=== INSTRUCTIONS TO FOLLOW ===
Format the lines below as a JSON list of strings, one string per line, skipping blank lines. Leave the pictures out.

(Data entries)

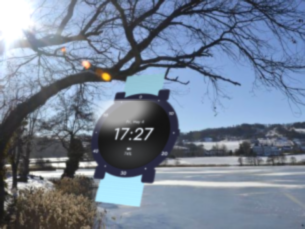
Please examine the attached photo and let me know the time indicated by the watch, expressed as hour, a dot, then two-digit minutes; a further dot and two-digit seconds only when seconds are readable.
17.27
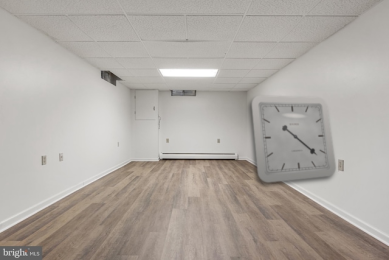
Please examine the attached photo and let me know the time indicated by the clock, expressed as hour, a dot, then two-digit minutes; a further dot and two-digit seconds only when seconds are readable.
10.22
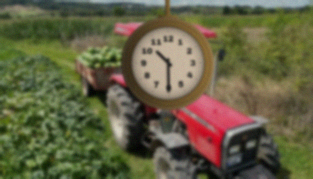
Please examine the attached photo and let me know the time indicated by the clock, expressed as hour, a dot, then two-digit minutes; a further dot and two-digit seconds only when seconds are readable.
10.30
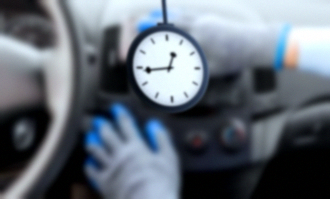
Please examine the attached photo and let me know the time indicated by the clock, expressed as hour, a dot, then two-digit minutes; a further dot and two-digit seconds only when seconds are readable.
12.44
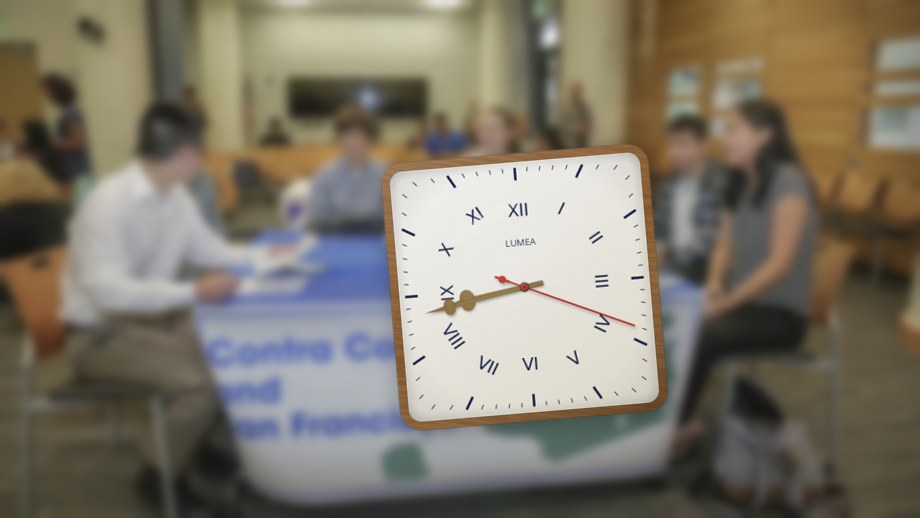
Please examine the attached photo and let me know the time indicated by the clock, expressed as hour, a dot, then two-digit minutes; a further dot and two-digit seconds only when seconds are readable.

=== RIGHT ANSWER ===
[
  "Please examine the attached photo and let me know the time indicated by the watch, expressed as hour, a dot, then two-digit minutes; a further dot and two-digit seconds only when seconds are readable.",
  "17.27",
  "Please examine the attached photo and let me know the time indicated by the clock, expressed as hour, a dot, then two-digit minutes; a further dot and two-digit seconds only when seconds are readable.",
  "10.22",
  "Please examine the attached photo and let me know the time indicated by the clock, expressed as hour, a dot, then two-digit minutes; a further dot and two-digit seconds only when seconds are readable.",
  "10.30",
  "Please examine the attached photo and let me know the time indicated by the clock, expressed as hour, a dot, then two-digit minutes; a further dot and two-digit seconds only when seconds are readable.",
  "12.44",
  "Please examine the attached photo and let me know the time indicated by the clock, expressed as hour, a dot, then two-digit minutes; a further dot and two-digit seconds only when seconds are readable."
]